The opposition of Boss Tolley and his gang was the last thing to trouble the placidity of Parson Hunt’s soul. They snapped and barked, but had as yet come to no close-quarters since Tolley’s adventure with the pepper-besprinkled Bible. That tale had convulsed the Passonians with mirth, and even when weeks later it was retold, it brought ready laughs from the citizens.
It was now fall, a golden-and-red autumn that enthralled the visitors from the East when they looked abroad to the hills of a morning. Even Betty confessed that the glories of the Berkshires at the same season were surpassed by this sight. She had come now to appreciate the rude and bold lines of the mountains and the gaudy color schemes of frost-bitten shrubbery intermixed with the emerald of the Coniferæ.
The early brightening of the face of nature by these autumnal tints foretold for the natives of Canyon Pass an early winter. To make this assurance doubly sure, old Steve Siebert and Andy McCann came wandering back to the Pass weeks ahead of their scheduled time.

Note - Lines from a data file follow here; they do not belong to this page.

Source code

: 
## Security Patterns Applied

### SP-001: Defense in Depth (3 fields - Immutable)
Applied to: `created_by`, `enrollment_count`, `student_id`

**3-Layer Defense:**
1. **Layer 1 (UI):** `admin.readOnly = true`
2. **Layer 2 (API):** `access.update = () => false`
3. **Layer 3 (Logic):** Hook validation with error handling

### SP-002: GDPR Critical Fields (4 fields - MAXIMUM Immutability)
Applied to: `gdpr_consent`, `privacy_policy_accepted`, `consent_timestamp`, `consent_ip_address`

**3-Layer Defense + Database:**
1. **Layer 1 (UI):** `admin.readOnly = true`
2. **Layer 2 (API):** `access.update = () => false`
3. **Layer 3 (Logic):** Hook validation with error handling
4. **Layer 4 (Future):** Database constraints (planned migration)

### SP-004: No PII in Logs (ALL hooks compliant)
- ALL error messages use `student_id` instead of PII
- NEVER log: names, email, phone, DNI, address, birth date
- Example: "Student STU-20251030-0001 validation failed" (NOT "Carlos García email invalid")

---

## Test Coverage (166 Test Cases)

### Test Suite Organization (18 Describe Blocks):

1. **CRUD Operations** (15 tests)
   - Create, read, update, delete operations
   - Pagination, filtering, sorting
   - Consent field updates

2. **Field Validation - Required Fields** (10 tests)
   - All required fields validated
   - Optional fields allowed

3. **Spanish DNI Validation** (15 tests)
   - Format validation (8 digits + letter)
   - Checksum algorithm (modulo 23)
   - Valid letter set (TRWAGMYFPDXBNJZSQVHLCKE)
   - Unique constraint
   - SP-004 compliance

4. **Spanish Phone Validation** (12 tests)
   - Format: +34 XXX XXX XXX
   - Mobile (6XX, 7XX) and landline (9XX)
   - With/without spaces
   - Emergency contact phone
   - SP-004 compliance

It was a fair enough day when the two old prospectors came in – McCann in the morning and Siebert along toward night. In all the time they had been absent, after getting out of the canyon itself, they had not been in sight of each other. One had prospected east of the Runaway, and the other west. Their activities in fact had been at least a hundred miles apart. But both had seen signs – unmistakable signs – of approaching winter.
They met as usual the amused inquiries of the Passonians regarding the “ten-strike” they had been expected to make. Was there due to be a stampede for the scene of the claims they had staked out? Had they brought in samples of the “real stuff” that would start a regular Cripple Creek boom somewhere out in the Topaz?